In this study, the mean incubation period for EBOV hemorrhagic fever was estimated to be 12.7 days (SD 4.31 days). Earlier estimates for EBOV mostly indicated shorter incubation periods ranging from 6 days to 10 days [23,26,27]. Bwaka et al reported a longer incubation period for human-to-human transmission compared to the incubation period for infection caused by a needle prick [26]. In our study, infections were transmitted directly and not by needle prick [36], which may partly explain the longer incubation period estimate. A similar longer mean incubation period of 11.7 days was detected in EBOV infected gorillas [37]. For the Ebola-Sudan strain epidemic in Uganda in 2001, the biggest Ebola epidemic ever reported, the mean incubation period was calculated to range from 6.3 days to 12 days [38]. Bwaka et al and Breman et al estimated a mean incubation period for EBOV of 6.2 and 6.3 days, respectively, but both estimates were based on small data sets [23,26]. Lekone et al calculated a mean incubation period of 10.1 days for the same Kikwit 1995 epidemic [27] for which our data were collected; however, their estimate is not based on the same data set as ours and the authors assumed an exponential distribution for the incubation period. If our parameter estimations were also based on an exponentially distributed incubation period instead of a lognormal one, the estimated mean incubation period would drop to 12.0 days. A more empirical computation that distinguished between a minimum and a maximum incubation period was carried out by Dowell et al [22]. The minimum incubation period was calculated from the death of the index case to the onset of fever in the secondary case. The mean came out to be 7 days, and the range was from 1 day to 15 days. The maximum incubation period was calculated from the onset of fever in the index case to the onset of fever in the secondary case and the mean came out to be 17 days with the range going from 9 days to 25 days. Because infections occur between the onset of fever and the day of death, the mean incubation period should lie between 7 and 17 days.
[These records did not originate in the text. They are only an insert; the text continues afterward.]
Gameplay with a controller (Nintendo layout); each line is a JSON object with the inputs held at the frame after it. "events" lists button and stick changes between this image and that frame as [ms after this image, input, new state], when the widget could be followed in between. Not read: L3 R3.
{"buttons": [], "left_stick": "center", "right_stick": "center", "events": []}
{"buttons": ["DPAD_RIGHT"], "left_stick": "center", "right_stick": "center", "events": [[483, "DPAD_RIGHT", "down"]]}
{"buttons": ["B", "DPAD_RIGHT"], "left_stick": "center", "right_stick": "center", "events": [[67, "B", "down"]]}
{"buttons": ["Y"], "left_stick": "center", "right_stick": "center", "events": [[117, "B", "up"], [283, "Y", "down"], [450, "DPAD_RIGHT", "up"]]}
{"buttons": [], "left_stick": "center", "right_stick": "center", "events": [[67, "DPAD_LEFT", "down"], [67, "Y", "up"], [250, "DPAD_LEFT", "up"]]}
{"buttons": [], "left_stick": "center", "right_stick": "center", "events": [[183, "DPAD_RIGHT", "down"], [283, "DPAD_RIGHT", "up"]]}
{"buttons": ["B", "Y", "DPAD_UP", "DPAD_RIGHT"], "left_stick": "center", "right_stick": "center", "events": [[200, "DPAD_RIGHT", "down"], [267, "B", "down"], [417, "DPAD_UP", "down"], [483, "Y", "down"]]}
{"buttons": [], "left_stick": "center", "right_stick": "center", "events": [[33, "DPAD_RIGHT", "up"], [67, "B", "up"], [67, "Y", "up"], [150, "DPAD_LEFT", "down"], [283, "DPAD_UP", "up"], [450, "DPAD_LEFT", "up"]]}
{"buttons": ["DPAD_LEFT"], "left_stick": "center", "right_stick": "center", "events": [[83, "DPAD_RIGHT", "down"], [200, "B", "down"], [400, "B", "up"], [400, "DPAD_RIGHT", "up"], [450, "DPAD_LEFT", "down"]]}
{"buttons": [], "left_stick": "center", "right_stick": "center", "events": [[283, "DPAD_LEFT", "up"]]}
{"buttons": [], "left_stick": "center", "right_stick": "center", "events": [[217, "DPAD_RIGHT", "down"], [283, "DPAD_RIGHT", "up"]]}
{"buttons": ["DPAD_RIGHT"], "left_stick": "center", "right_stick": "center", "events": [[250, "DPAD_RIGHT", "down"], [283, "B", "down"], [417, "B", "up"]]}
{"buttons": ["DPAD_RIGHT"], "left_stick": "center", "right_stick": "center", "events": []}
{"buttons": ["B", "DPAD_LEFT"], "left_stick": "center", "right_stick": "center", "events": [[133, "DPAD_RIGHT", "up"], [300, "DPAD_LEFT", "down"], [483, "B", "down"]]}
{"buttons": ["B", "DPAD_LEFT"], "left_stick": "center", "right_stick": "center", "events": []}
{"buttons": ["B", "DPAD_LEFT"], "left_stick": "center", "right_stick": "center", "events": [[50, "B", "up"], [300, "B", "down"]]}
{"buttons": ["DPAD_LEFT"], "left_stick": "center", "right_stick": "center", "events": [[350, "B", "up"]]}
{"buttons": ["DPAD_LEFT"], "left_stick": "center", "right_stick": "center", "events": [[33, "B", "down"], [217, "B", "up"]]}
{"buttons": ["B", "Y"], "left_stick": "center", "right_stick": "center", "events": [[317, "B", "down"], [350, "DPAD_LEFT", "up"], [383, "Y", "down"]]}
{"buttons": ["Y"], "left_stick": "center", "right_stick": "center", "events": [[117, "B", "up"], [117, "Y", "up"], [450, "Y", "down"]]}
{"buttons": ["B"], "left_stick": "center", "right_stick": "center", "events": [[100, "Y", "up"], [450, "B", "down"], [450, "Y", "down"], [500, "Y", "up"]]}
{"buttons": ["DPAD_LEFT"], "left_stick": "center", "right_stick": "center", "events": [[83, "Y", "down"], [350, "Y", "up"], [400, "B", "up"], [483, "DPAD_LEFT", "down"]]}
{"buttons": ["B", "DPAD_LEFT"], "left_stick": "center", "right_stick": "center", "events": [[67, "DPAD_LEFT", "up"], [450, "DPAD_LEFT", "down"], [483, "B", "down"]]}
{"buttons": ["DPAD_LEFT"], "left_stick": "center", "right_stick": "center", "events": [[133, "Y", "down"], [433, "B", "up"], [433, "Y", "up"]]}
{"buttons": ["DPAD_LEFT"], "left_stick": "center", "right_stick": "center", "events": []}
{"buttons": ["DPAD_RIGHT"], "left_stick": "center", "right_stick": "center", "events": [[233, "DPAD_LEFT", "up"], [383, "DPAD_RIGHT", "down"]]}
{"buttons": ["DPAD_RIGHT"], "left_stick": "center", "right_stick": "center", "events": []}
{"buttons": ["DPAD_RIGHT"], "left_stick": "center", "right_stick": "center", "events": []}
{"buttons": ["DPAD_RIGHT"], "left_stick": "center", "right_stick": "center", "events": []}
Our study had a number of limitations: (i) when estimating the parameters, 31 of the 200 household members had to be excluded from the data set because important contact information was missing (two households with four and 19 members, respectively, that included seven secondary cases) or because the possibility that tertiary cases had occurred could not be ruled out (one household with eight members that included three secondary cases); (ii) because we had to estimate the time of infection, there may be more variability in our estimate than if the time of infection had been known precisely; and (iii) different strains of the EBOV behave differently and the number of cases exposed via needles and via direct contact varies in different epidemics, making it difficult to extrapolate from historical data to future outbreaks.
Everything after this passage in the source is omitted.